The idea that exists in many Christian circles that only those who are paid full time by the church participate in ministry or Christian service would have shocked Paul. This message from 1 Corinthians 12 speaks boldly to rid every church of that mentality.
All Christians everywhere have gifts which they must use to contribute to not only the life of the church, but the building of the Kingdom. Perhaps you’ve heard the saying, 20% of the people do 80% of the work. That’s not the way God intends life in the church to be. I read a commentator who put it this way, and it really hit home for me: “If only 5 percent of the Christ’s body uses its gifts, only 5 percent of the church’s work will be fulfilled.”
I went on my first mission trip in 2006—Ashley and I went together. Most of you probably remember when hurricane Katrina hit back in September of 2005, and the devastation that it brought to much of the Gulf coast. As I watched on t.v. I wanted to do something. I had just recently graduated high school, and Ashley and I joined up with a group of Presbyterians from Gettysburg, Pennsylvania to go down to D’Iberville, MS.
We had never met the people we were going with, and when I got on the bus I was greatly surprised. There were 48 people, ranging in age from 14 to 79. In my naivety I sadly remember thinking to myself, what will the older people be able to do on this trip? And what will the immature 14 year olds be able to do? After all being 19 I thought I was so mature.
This mission trip in which we gutted out houses, and restored homes had a tremendous impact on my life and the way I understand the body of Christ to function. What changed me the most was not seeing the devastation, but seeing the body of Christ at work. We did not all have the same gifts and talents. So some cooked meals, some hung drywall, some did electrical work, and the list goes on and on. But we were united as the body of Christ in building God’ Kingdom for his glory. And we couldn’t have functioned without each member.
Paul believes that the Holy Spirit gives to each Christian community, each fellowship of believers, every church, all the gifts and graces it needs to be what it ought to be—and He still provides today!
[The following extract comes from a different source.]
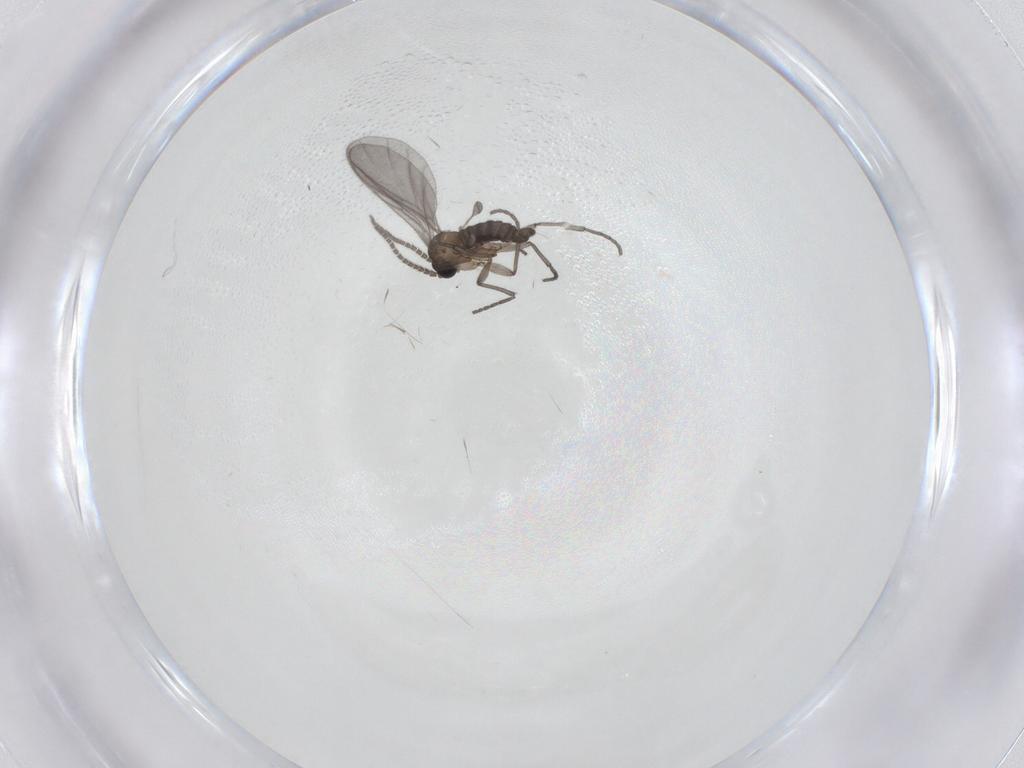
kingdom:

The church is not merely a human organization; the body of Christ is not like our human bodies that eventually fail and decay. The work of the body of Christ is the work of God’s Kingdom that will endure for all eternity.
I’m excited about God is already using each of us. But I think he wants to do more. I think he wants to pour out more gifts, and open our eyes to the gifts he has given us for the common good of our church at work in our community for God’s Kingdom and glory.